The symbolic form of logic of the circuit given below is

• A. \([\,(p\wedge q')\vee p'\,]\wedge q\)
• B. \([\,p\vee(q'\cdot p')\,]\vee q\)
• C. \([\,(p\wedge p')\vee q'\,]\wedge q\)
• D. \(p\wedge(p\vee p')\vee q\)

Hint:

To write logic from diagrams: \textbf{trace NOT → AND → OR → final AND} in the same order shown.

Answer 1

The Correct Option is A

Step 1: Examine the diagram conceptually.

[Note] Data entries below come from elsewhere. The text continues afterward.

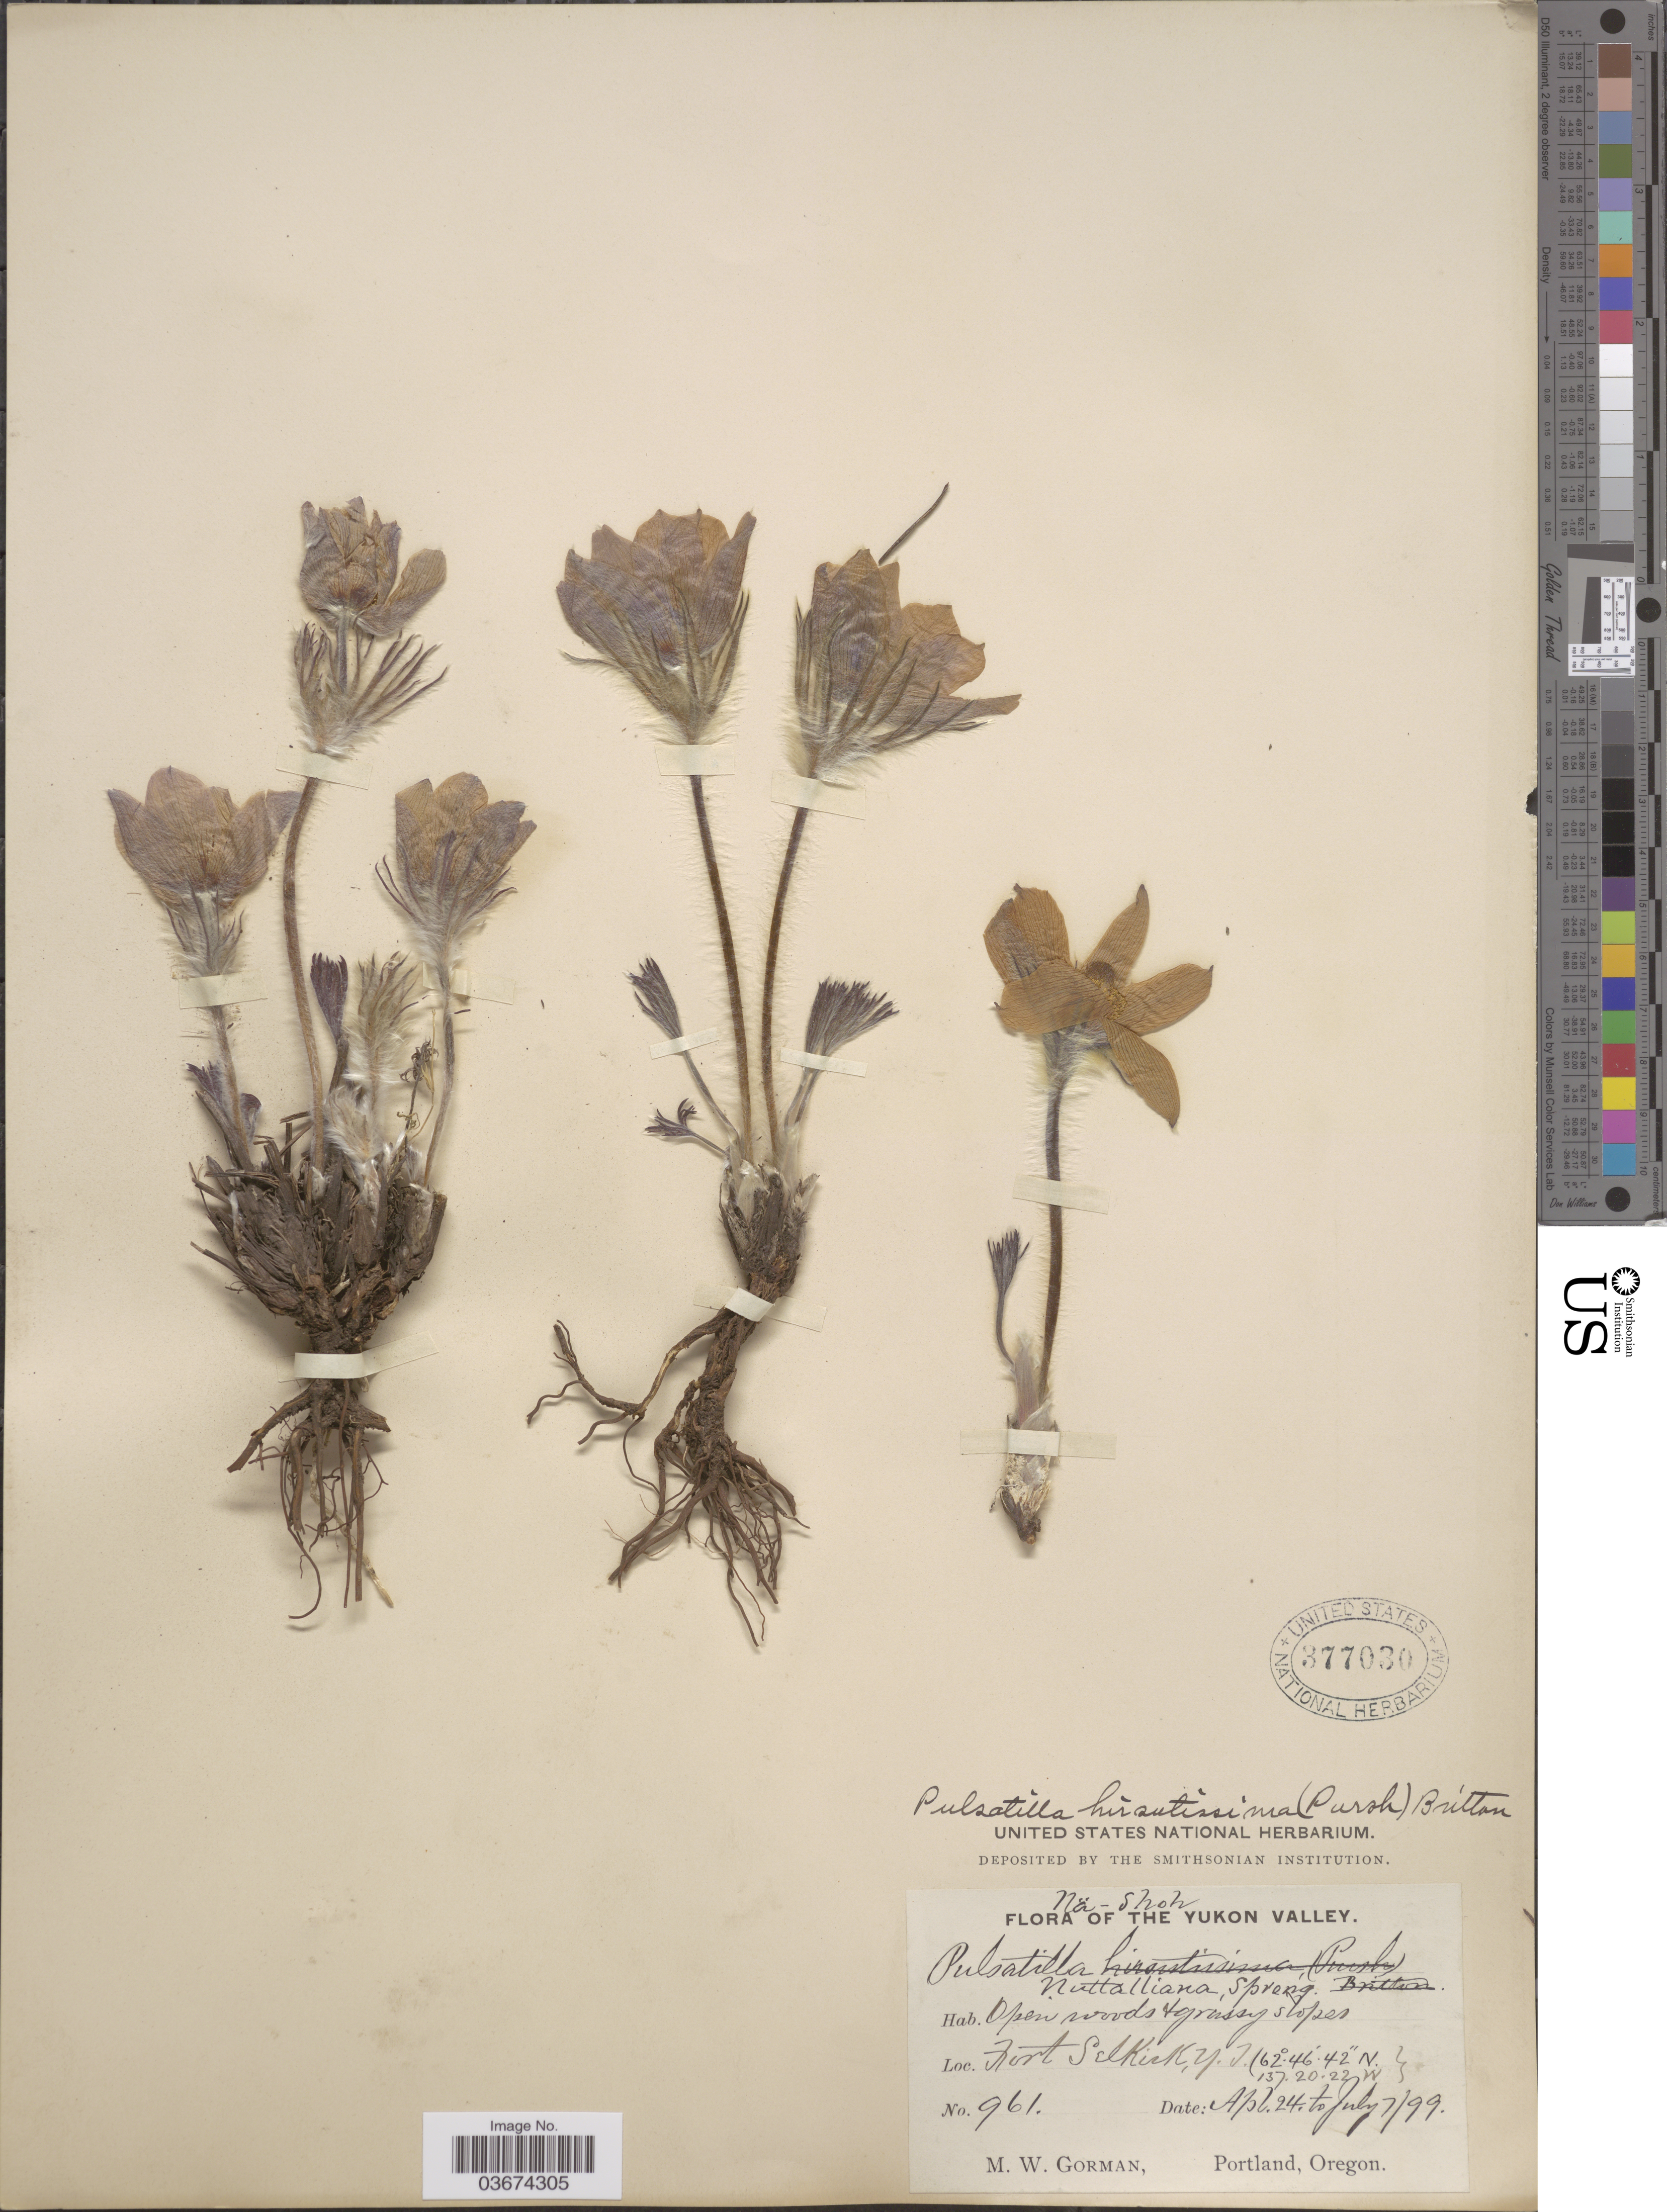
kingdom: Plantae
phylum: Tracheophyta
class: Magnoliopsida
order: Ranunculales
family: Ranunculaceae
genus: Pulsatilla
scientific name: Pulsatilla nuttalliana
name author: (DC.) Bercht. & J. Presl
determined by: Strong, Mark T., (BOT), Smithsonian Institution - National Museum of Natural History (UNITED STATES)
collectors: M. W. Gorman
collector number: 961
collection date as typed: Transcribed d/m/y: 24/4/99 to 7/7/99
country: Canada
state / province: Yukon Territory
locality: The Yukon Valley. Fort Selkirk, Y. T.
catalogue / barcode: US 377030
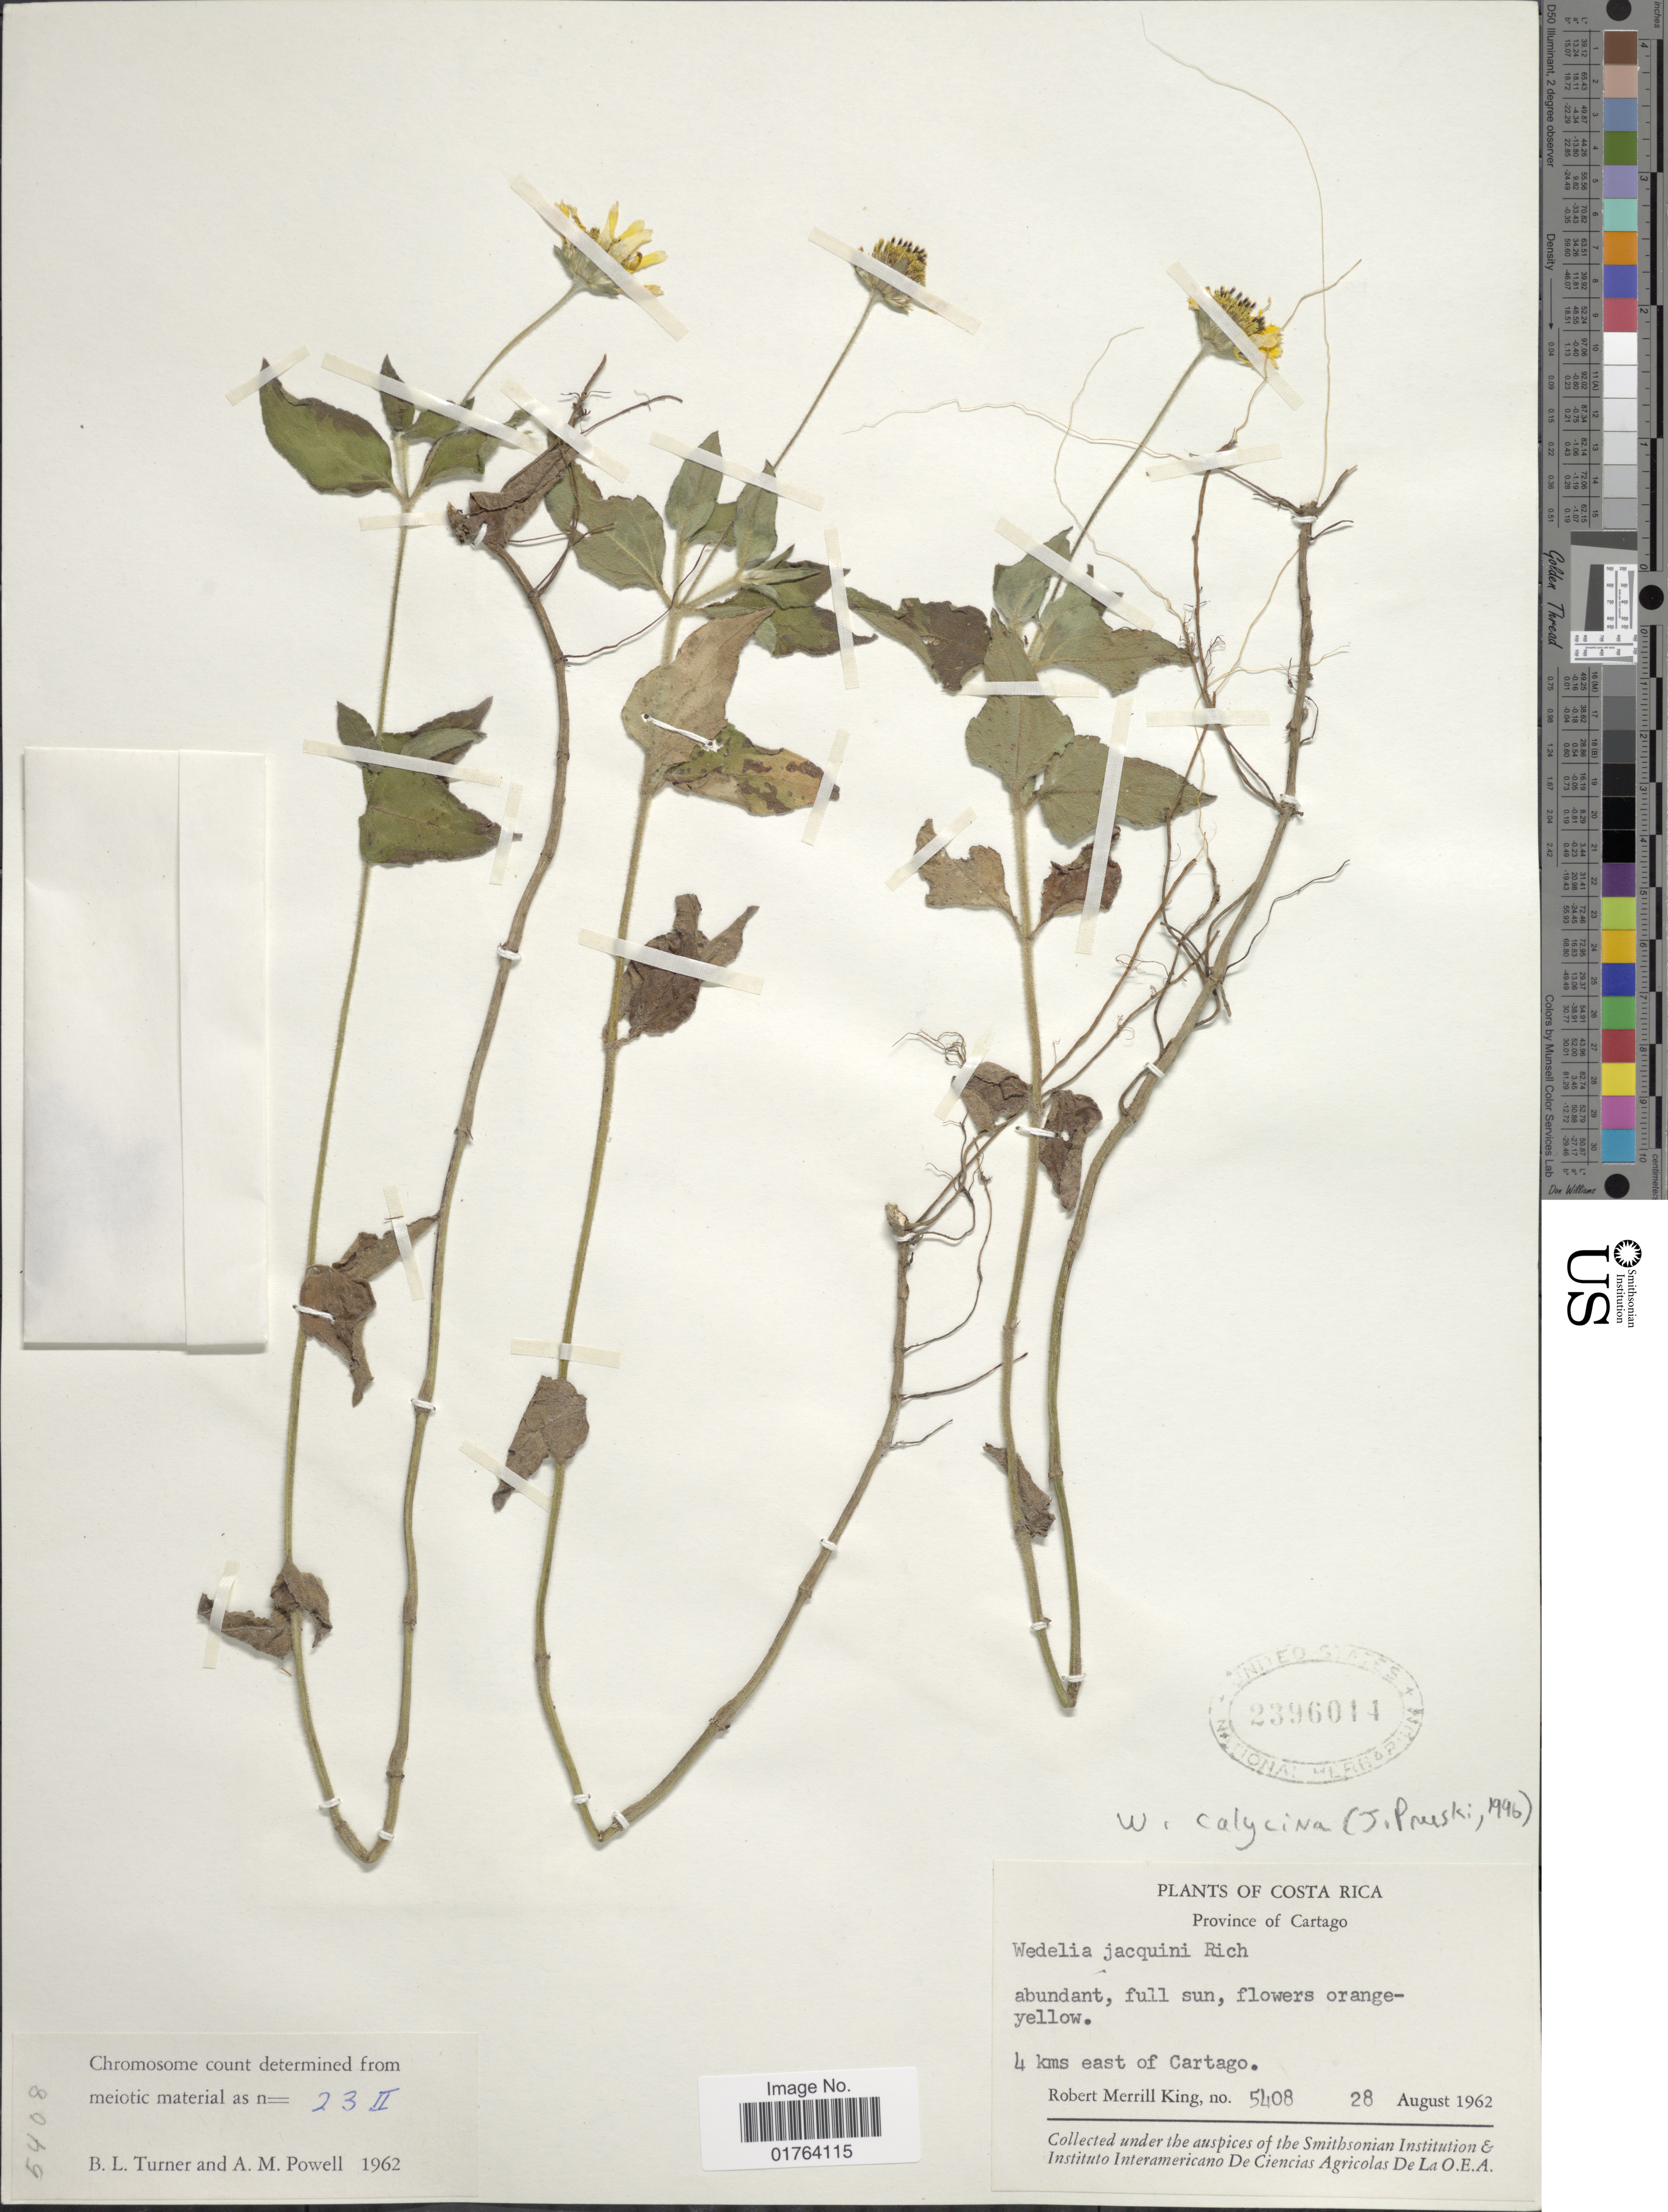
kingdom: Plantae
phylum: Tracheophyta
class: Magnoliopsida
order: Asterales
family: Asteraceae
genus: Wedelia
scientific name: Wedelia calycina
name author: Rich.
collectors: R. M. King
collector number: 5408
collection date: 1962-08-28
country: Costa Rica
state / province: Cartago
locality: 4 kms east of Cartago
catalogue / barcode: US 2396014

The circuit shows the following gate sequence: - Input \(p\) goes to a NOT gate → \(p'\). - Input \(q\) goes to a NOT gate → \(q'\).
Step 2: The upper branch combines \(p\) with \(q'\) using an AND operation as per diagram marking: \[ H_1 = p\wedge q'. \]
Step 3: This output \(H_1\) is joined with \(p'\) through an OR gate: \[ H_2 = (p\wedge q') \vee p'. \]
Step 4: The final stage ANDs \(H_2\) with \(q\): \[ F = [\,(p\wedge q')\vee p'\,]\wedge q. \]
Step 5: Compare options—only option (A) matches this exact Boolean trace. Hence → (A).